**GOAL OF THE EXERCISE:** Please retype the records below exactly as they appear, leaving out every picture.

[RECORDS FOR THE EXERCISE]

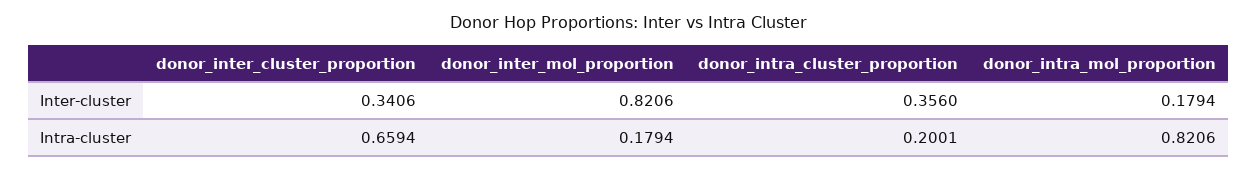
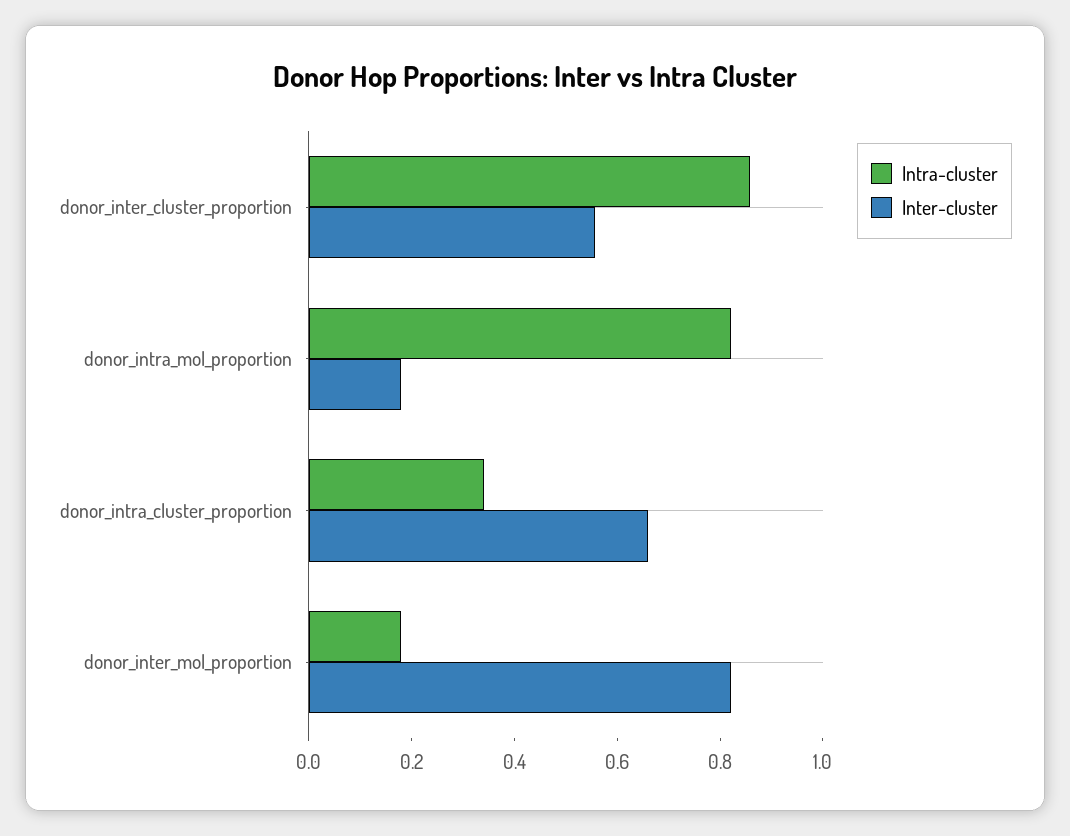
  {
    "Inter-cluster": {
-     "donor_inter_cluster_proportion": 0.3406,
+     "donor_inter_cluster_proportion": 0.55,
      "donor_inter_mol_proportion": 0.8206,
-     "donor_intra_cluster_proportion": 0.356,
+     "donor_intra_cluster_proportion": 0.65,
      "donor_intra_mol_proportion": 0.1794
    },
    "Intra-cluster": {
-     "donor_inter_cluster_proportion": 0.6594,
+     "donor_inter_cluster_proportion": 0.85,
      "donor_inter_mol_proportion": 0.1794,
-     "donor_intra_cluster_proportion": 0.2001,
+     "donor_intra_cluster_proportion": 0.35,
      "donor_intra_mol_proportion": 0.8206
    }
  }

[/RECORDS FOR THE EXERCISE]

**REPLY TO THE EXERCISE:**
  {
    "Inter-cluster": {
-     "donor_inter_cluster_proportion": 0.3406,
+     "donor_inter_cluster_proportion": 0.55,
      "donor_inter_mol_proportion": 0.8206,
-     "donor_intra_cluster_proportion": 0.356,
+     "donor_intra_cluster_proportion": 0.65,
      "donor_intra_mol_proportion": 0.1794
    },
    "Intra-cluster": {
-     "donor_inter_cluster_proportion": 0.6594,
+     "donor_inter_cluster_proportion": 0.85,
      "donor_inter_mol_proportion": 0.1794,
-     "donor_intra_cluster_proportion": 0.2001,
+     "donor_intra_cluster_proportion": 0.35,
      "donor_intra_mol_proportion": 0.8206
    }
  }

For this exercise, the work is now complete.